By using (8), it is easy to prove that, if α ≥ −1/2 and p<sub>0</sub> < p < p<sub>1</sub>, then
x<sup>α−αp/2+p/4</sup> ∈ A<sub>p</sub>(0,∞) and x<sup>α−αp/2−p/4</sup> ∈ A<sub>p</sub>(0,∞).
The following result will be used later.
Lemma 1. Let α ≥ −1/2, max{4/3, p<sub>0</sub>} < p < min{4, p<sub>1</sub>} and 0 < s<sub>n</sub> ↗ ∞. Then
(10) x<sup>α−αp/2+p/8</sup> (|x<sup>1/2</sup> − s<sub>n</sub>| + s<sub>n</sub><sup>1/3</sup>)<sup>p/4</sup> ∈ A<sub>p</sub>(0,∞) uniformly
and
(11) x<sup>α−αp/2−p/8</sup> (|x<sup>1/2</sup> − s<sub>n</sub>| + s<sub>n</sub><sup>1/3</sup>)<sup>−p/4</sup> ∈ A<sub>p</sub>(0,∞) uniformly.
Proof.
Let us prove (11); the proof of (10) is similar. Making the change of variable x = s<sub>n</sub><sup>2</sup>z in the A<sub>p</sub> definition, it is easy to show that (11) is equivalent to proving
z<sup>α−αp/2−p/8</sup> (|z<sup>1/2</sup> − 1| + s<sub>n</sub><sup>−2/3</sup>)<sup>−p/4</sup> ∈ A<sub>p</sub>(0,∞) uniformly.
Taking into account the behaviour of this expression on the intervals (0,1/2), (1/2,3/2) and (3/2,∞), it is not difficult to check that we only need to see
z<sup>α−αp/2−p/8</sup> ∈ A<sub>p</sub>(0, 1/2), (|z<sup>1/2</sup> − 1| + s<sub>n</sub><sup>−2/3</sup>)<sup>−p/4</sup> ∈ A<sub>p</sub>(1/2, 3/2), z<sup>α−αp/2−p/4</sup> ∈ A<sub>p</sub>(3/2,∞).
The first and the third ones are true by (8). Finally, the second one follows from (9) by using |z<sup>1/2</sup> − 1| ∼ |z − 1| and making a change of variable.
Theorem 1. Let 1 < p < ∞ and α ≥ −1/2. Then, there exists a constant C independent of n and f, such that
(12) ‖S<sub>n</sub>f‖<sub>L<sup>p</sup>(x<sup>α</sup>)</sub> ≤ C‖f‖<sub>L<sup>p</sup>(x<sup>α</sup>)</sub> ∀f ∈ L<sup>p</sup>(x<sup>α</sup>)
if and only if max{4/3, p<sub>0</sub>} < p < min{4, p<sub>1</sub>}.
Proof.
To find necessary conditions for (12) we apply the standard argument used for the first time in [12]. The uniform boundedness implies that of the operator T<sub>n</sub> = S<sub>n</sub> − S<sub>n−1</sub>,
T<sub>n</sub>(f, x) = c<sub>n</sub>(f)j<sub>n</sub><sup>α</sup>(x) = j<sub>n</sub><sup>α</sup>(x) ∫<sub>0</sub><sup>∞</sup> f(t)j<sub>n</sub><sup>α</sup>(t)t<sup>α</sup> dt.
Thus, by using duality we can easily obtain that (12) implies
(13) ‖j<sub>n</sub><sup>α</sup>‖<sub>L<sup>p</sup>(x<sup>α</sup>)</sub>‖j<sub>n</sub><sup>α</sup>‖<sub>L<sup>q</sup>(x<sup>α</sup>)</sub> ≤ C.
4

### EXERCISE AIM
The data above needs to be repeated exactly, line for line.

### EXERCISE RESULT
By using (8), it is easy to prove that, if α ≥ −1/2 and p<sub>0</sub> < p < p<sub>1</sub>, then
x<sup>α−αp/2+p/4</sup> ∈ A<sub>p</sub>(0,∞) and x<sup>α−αp/2−p/4</sup> ∈ A<sub>p</sub>(0,∞).
The following result will be used later.
Lemma 1. Let α ≥ −1/2, max{4/3, p<sub>0</sub>} < p < min{4, p<sub>1</sub>} and 0 < s<sub>n</sub> ↗ ∞. Then
(10) x<sup>α−αp/2+p/8</sup> (|x<sup>1/2</sup> − s<sub>n</sub>| + s<sub>n</sub><sup>1/3</sup>)<sup>p/4</sup> ∈ A<sub>p</sub>(0,∞) uniformly
and
(11) x<sup>α−αp/2−p/8</sup> (|x<sup>1/2</sup> − s<sub>n</sub>| + s<sub>n</sub><sup>1/3</sup>)<sup>−p/4</sup> ∈ A<sub>p</sub>(0,∞) uniformly.
Proof.
Let us prove (11); the proof of (10) is similar. Making the change of variable x = s<sub>n</sub><sup>2</sup>z in the A<sub>p</sub> definition, it is easy to show that (11) is equivalent to proving
z<sup>α−αp/2−p/8</sup> (|z<sup>1/2</sup> − 1| + s<sub>n</sub><sup>−2/3</sup>)<sup>−p/4</sup> ∈ A<sub>p</sub>(0,∞) uniformly.
Taking into account the behaviour of this expression on the intervals (0,1/2), (1/2,3/2) and (3/2,∞), it is not difficult to check that we only need to see
z<sup>α−αp/2−p/8</sup> ∈ A<sub>p</sub>(0, 1/2), (|z<sup>1/2</sup> − 1| + s<sub>n</sub><sup>−2/3</sup>)<sup>−p/4</sup> ∈ A<sub>p</sub>(1/2, 3/2), z<sup>α−αp/2−p/4</sup> ∈ A<sub>p</sub>(3/2,∞).
The first and the third ones are true by (8). Finally, the second one follows from (9) by using |z<sup>1/2</sup> − 1| ∼ |z − 1| and making a change of variable.
Theorem 1. Let 1 < p < ∞ and α ≥ −1/2. Then, there exists a constant C independent of n and f, such that
(12) ‖S<sub>n</sub>f‖<sub>L<sup>p</sup>(x<sup>α</sup>)</sub> ≤ C‖f‖<sub>L<sup>p</sup>(x<sup>α</sup>)</sub> ∀f ∈ L<sup>p</sup>(x<sup>α</sup>)
if and only if max{4/3, p<sub>0</sub>} < p < min{4, p<sub>1</sub>}.
Proof.
To find necessary conditions for (12) we apply the standard argument used for the first time in [12]. The uniform boundedness implies that of the operator T<sub>n</sub> = S<sub>n</sub> − S<sub>n−1</sub>,
T<sub>n</sub>(f, x) = c<sub>n</sub>(f)j<sub>n</sub><sup>α</sup>(x) = j<sub>n</sub><sup>α</sup>(x) ∫<sub>0</sub><sup>∞</sup> f(t)j<sub>n</sub><sup>α</sup>(t)t<sup>α</sup> dt.
Thus, by using duality we can easily obtain that (12) implies
(13) ‖j<sub>n</sub><sup>α</sup>‖<sub>L<sup>p</sup>(x<sup>α</sup>)</sub>‖j<sub>n</sub><sup>α</sup>‖<sub>L<sup>q</sup>(x<sup>α</sup>)</sub> ≤ C.
4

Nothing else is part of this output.